ACTIVITY LIST
[1] According to the chromatography passage, what happens when the amount of sample increases in an evaporative light scattering detector?
[2] Continue the passage on adjusting chromatography signal amplitude, picking up after its final sentence.

TEXT PASSAGE

- - - -

In another exemplary embodiment, the amplitude of the signal may be
modified by the chromatography system being operatively adapted to
vary the amount of sample transferred to the one or more of the
detectors by changing the flow rate of the sample through the fluid
transfer device. In a further exemplary embodiment, the amplitude
of the signal may be modified by the chromatography system being
operatively adapted to vary the amount of sample transferred to the
one or more of the detectors by changing the flow path of the
sample through the fluid transfer device. In another exemplary
embodiment, the amplitude of the signal may be modified by the
chromatography system being operatively adapted to vary the amount
of sample transferred to the one or more of the detectors by using
multiple fluid transfer devices. In an even further exemplary
embodiment, the amplitude of the signal may be modified by the
chromatography system being operatively adapted to vary the amount
of sample transferred to the one or more of the detectors by using
interchangeable fluid transfer device components. In another
exemplary embodiment, the amplitude of the signal may be modified
by the chromatography system being operatively adapted to vary the
amount of sample transferred to the one or more of the detectors by
changing operating conditions of the fluid transfer device. In a
further exemplary embodiment, the amplitude of the signal may be
modified by the chromatography system being operatively adapted to
vary the amount of sample transferred to the one or more of the
detectors by changing the shape or size of one or more components
of the fluid transfer device. In an exemplary embodiment where a
shuttle valve is used as the fluid transfer device, the shape or
size of at least one shuttle valve rotor or stator, the shape or
size of at least one stator or rotor chamber (e.g. the sample
aliquot volume transfer chamber or dimple) or channel, or
combinations thereof. In an even further exemplary embodiment, the
amplitude of the signal may be modified by the chromatography
system being operatively adapted to vary the amount of sample
transferred to the one or more of the detectors by changing the
shape or size of at least one component of one or more splitter
components, shuttle valve components, or pump components, or
combinations thereof. All of these modifications increase the
amount of sample reaching the detector, which in turn increases the
amplitude of the signal. For example, in an evaporative light
scattering detector, increasing the amount of sample increases the
number of sample particles reaching the detector optics. This in
turn increases the amount of scattered light, increasing the signal
amplitude.

- - - -

Records from a data collection
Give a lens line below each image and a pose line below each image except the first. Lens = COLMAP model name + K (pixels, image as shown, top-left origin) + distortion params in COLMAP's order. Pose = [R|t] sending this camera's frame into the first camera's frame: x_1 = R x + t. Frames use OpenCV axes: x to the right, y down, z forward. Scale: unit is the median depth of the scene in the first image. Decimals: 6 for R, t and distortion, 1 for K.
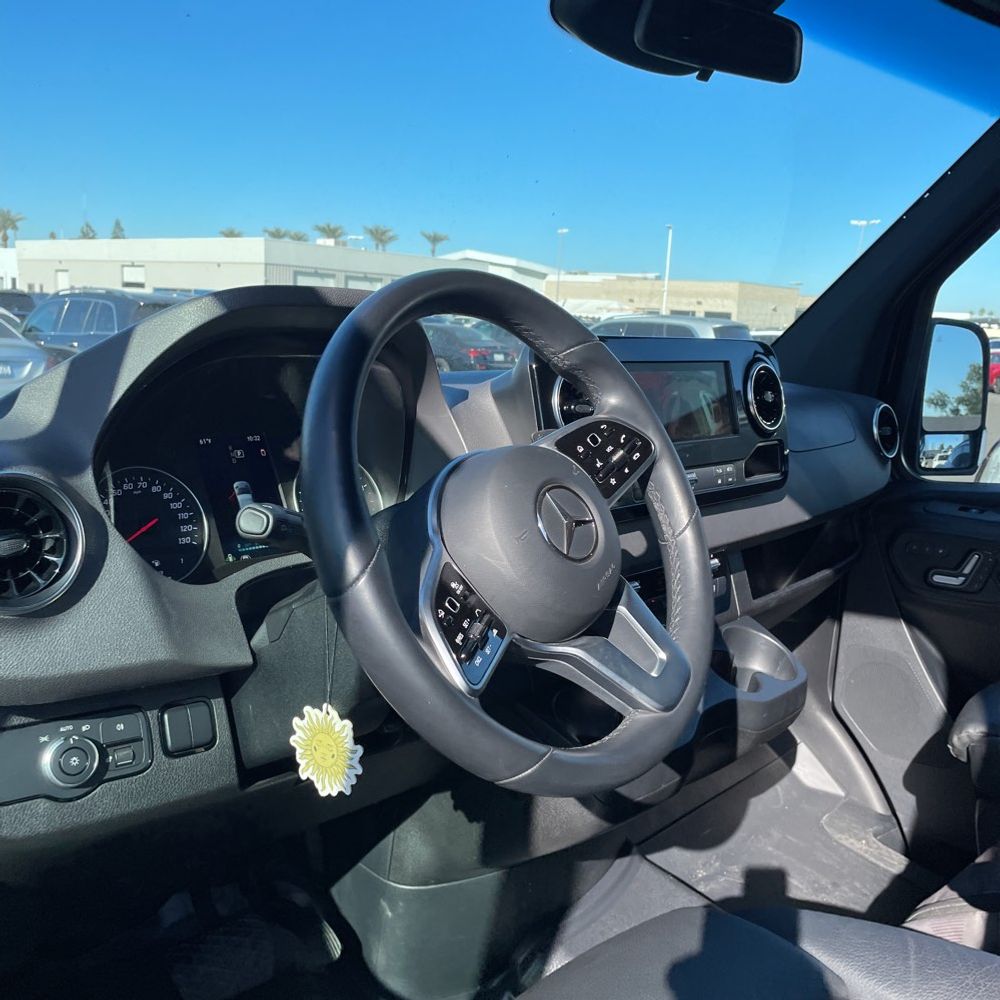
lens RADIAL K [[1049.8, 0, 497.6], [0, 1049.8, 499.4], [0, 0, 1]] dist [0.031424, 0.000000]
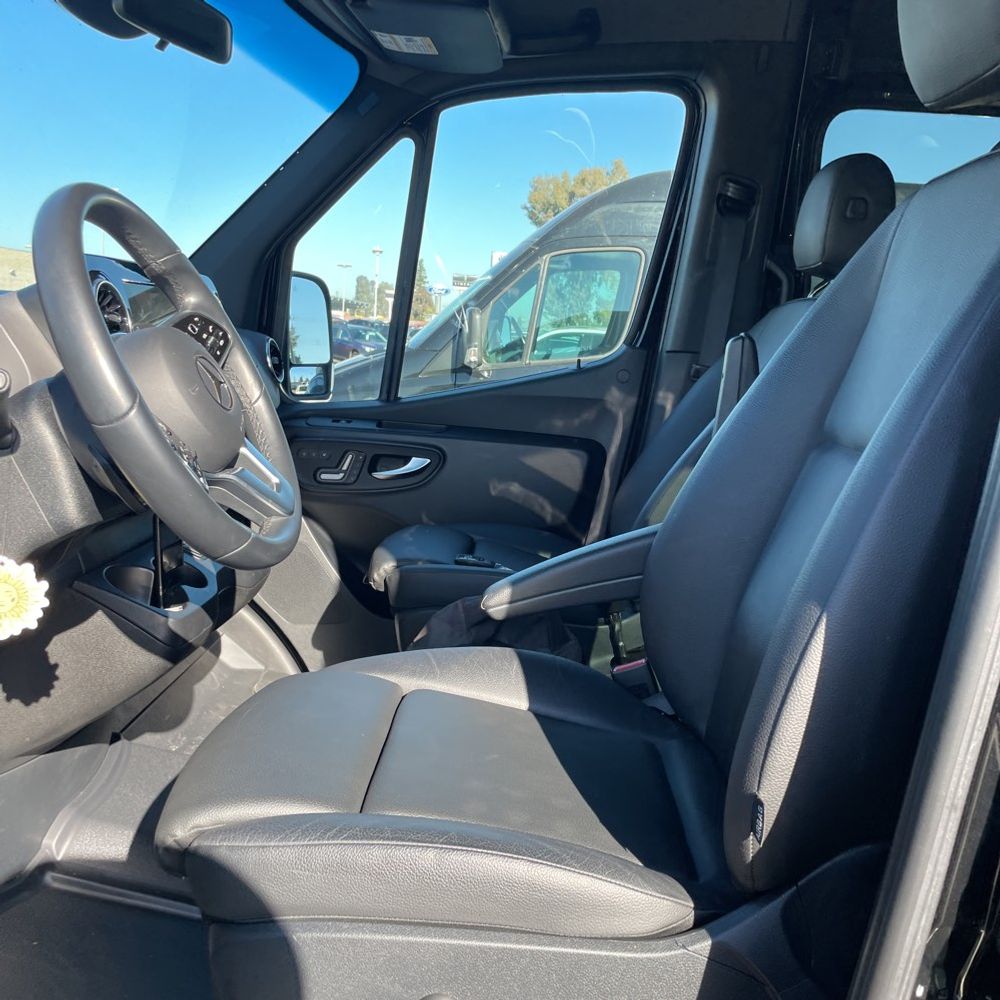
lens RADIAL K [[1049.8, 0, 500.9], [0, 1049.8, 509.6], [0, 0, 1]] dist [0.031424, 0.000000]
pose [[0.768635, -0.109530, 0.630240, -0.224444], [0.094363, 0.993868, 0.057641, 0.061627], [-0.632689, 0.015166, 0.774257, -0.118960]]
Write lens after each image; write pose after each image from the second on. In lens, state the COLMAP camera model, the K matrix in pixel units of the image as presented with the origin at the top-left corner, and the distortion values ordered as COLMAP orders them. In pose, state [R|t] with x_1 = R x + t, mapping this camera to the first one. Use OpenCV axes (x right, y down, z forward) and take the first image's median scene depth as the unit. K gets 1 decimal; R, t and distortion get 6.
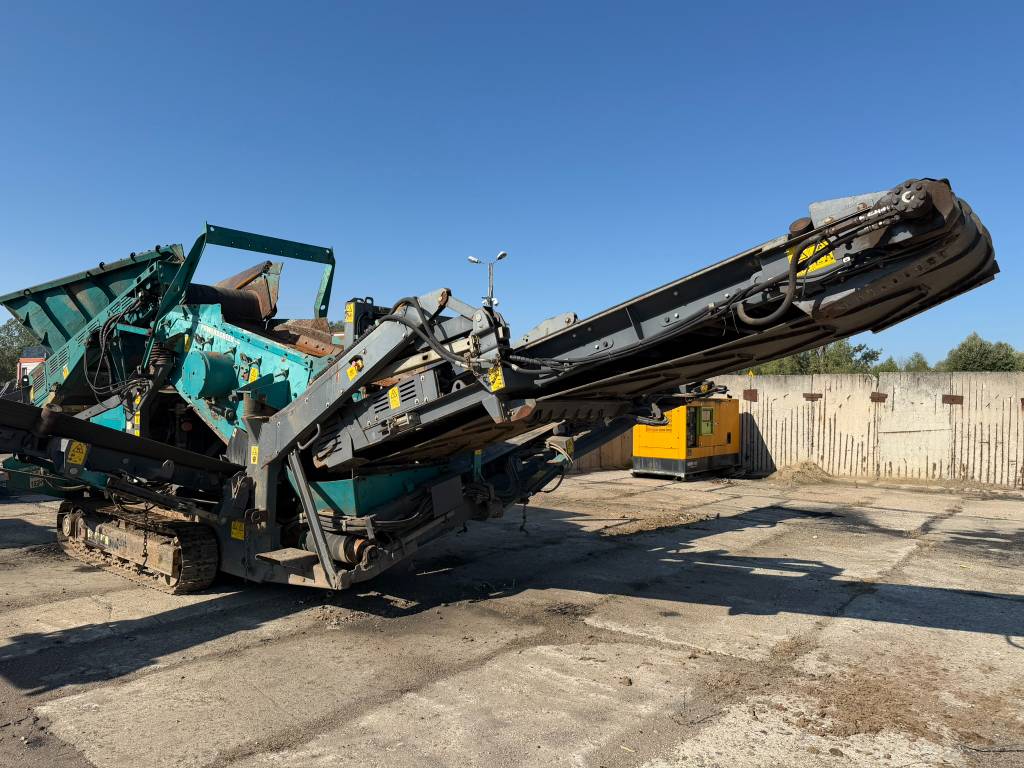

- - - -

SOLVED TASKS
[1] More sample particles reach the detector optics, which increases the amount of scattered light and thus the signal amplitude.

[2]
[0154] In an exemplary embodiment where the amplitude of the signal
is modified mechanically, such modification may be performed by
changing the detector design. In one exemplary embodiment, the
amplitude of the signal may be modified by the chromatography
system being operatively adapted to use multiple detectors having
different components for each of the one or more detectors. In
another exemplary embodiment, the amplitude of the signal may be
modified by the chromatography system being operatively adapted to
use interchangeable detectors, or their components, for each of the
one or more detectors. For example, a system might incorporate two
evaporative light scattering detectors each with a different power
light source. The detector with the higher intensity light source
will generate the high amplitude signal relative to the detector
with the lower power light source.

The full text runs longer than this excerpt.